Russian Prime Minister Vladimir Putin emerged from an Aug. 6 meeting in Ankara with a document that secured Turkish approval for the construction of the South Stream natural gas pipeline in its territorial waters in the Black Sea.

South Stream would travel from the Russian port city of Novorossiysk to Varna, Bulgaria, and on to Italy and Austria through the Balkans. It would expand the gas pipeline network in Europe, adding diversity to a market dependent on transit nations.

Jeffrey Mankoff, an adjunct fellow of Russian studies at Yale University, told Turkish daily Today’s Zaman that Putin’s visit was meant to find a viable alternative to Ukrainian transit options.

A January row between Kiev and Moscow over gas debts and contracts resulted in regional gas disruptions as 80 percent of all Russian gas bound for Europe travels through Soviet-era pipelines in Ukraine.
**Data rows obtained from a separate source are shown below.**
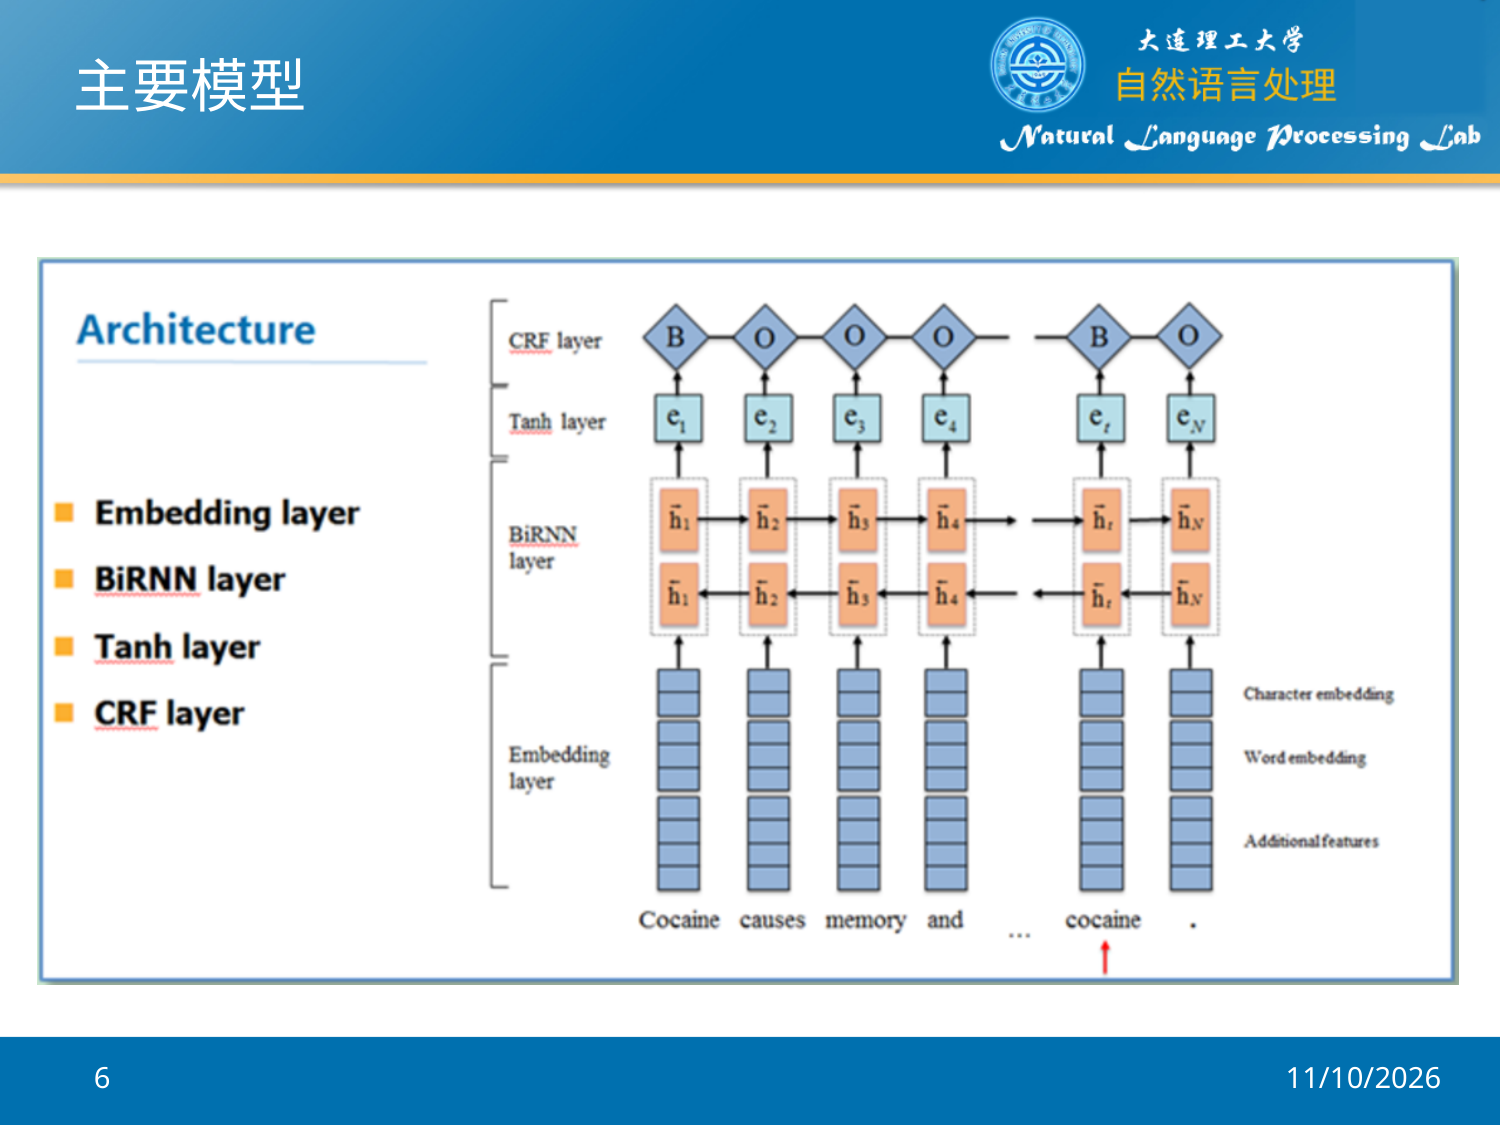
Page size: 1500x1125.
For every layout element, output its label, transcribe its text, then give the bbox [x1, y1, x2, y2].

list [37, 257, 1459, 985]
title 主要模型 [58, 46, 943, 132]
picture [0, 0, 1500, 1125]
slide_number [1270, 1049, 1475, 1110]
slide_number 6 [1, 1049, 126, 1110]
“Given the problems between Moscow and Kiev, Russia’s position toward the Europeans carries the purpose of finding a way to not have to rely on Ukraine as a transit country, hence Russia’s agreement with Turkey,” he said.

South Stream will carry as much as 35 percent of the Russian gas for Europe. Prior to the Ankara agreement, Moscow had considered building South Stream through Ukrainian waters.

Mankoff says that now, however, the Turkish concessions “would reduce Ukraine’s ability to disrupt the transit of Russian gas, though Kiev could still cut gas through the onshore pipelines, which are much larger than South Stream is planned to be.”